* _EXERCISE_: Leaving out all pictures, retype the records exactly.

* _Hardware design source files_:
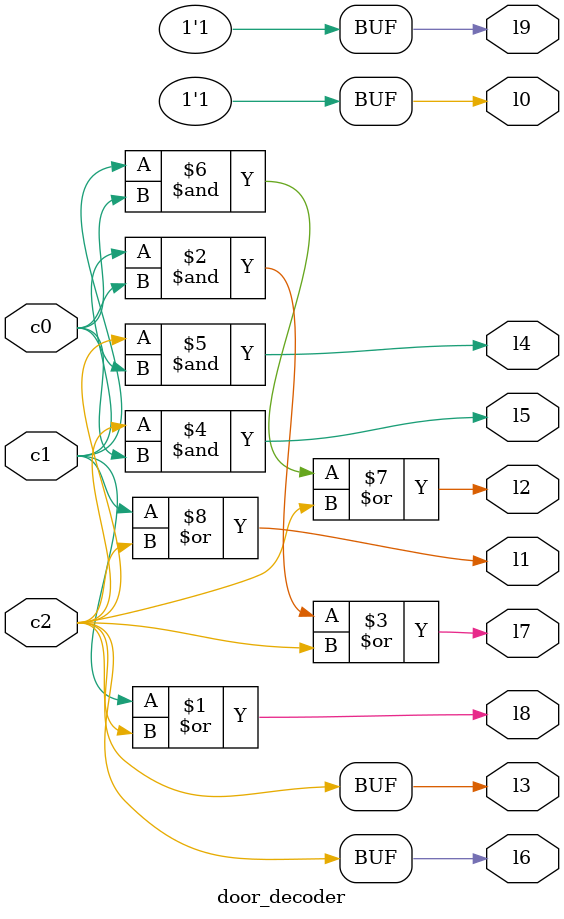
<source format=v>
module door_decoder (
	input c2, c1, c0,
	output l9, l8, l7, l6, l5, l4, l3, l2, l1, l0);
	
	assign l9 = 1;
	assign l8 = (c1) | (c2);
	assign l7 = (c1 & c0) | (c2);
	assign l6 = (c2);
	assign l5 = (c2 & c0);
	assign l4 = (c2 & c0);
	assign l3 = (c2);
	assign l2 = (c1 & c0) | (c2);
	assign l1 = (c1) | (c2);
	assign l0 = 1;
endmodule 
</source>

* _WRITTEN SOLUTION_:
<source format=v>
module door_decoder (
	input c2, c1, c0,
	output l9, l8, l7, l6, l5, l4, l3, l2, l1, l0);
	
	assign l9 = 1;
	assign l8 = (c1) | (c2);
	assign l7 = (c1 & c0) | (c2);
	assign l6 = (c2);
	assign l5 = (c2 & c0);
	assign l4 = (c2 & c0);
	assign l3 = (c2);
	assign l2 = (c1 & c0) | (c2);
	assign l1 = (c1) | (c2);
	assign l0 = 1;
endmodule 
</source>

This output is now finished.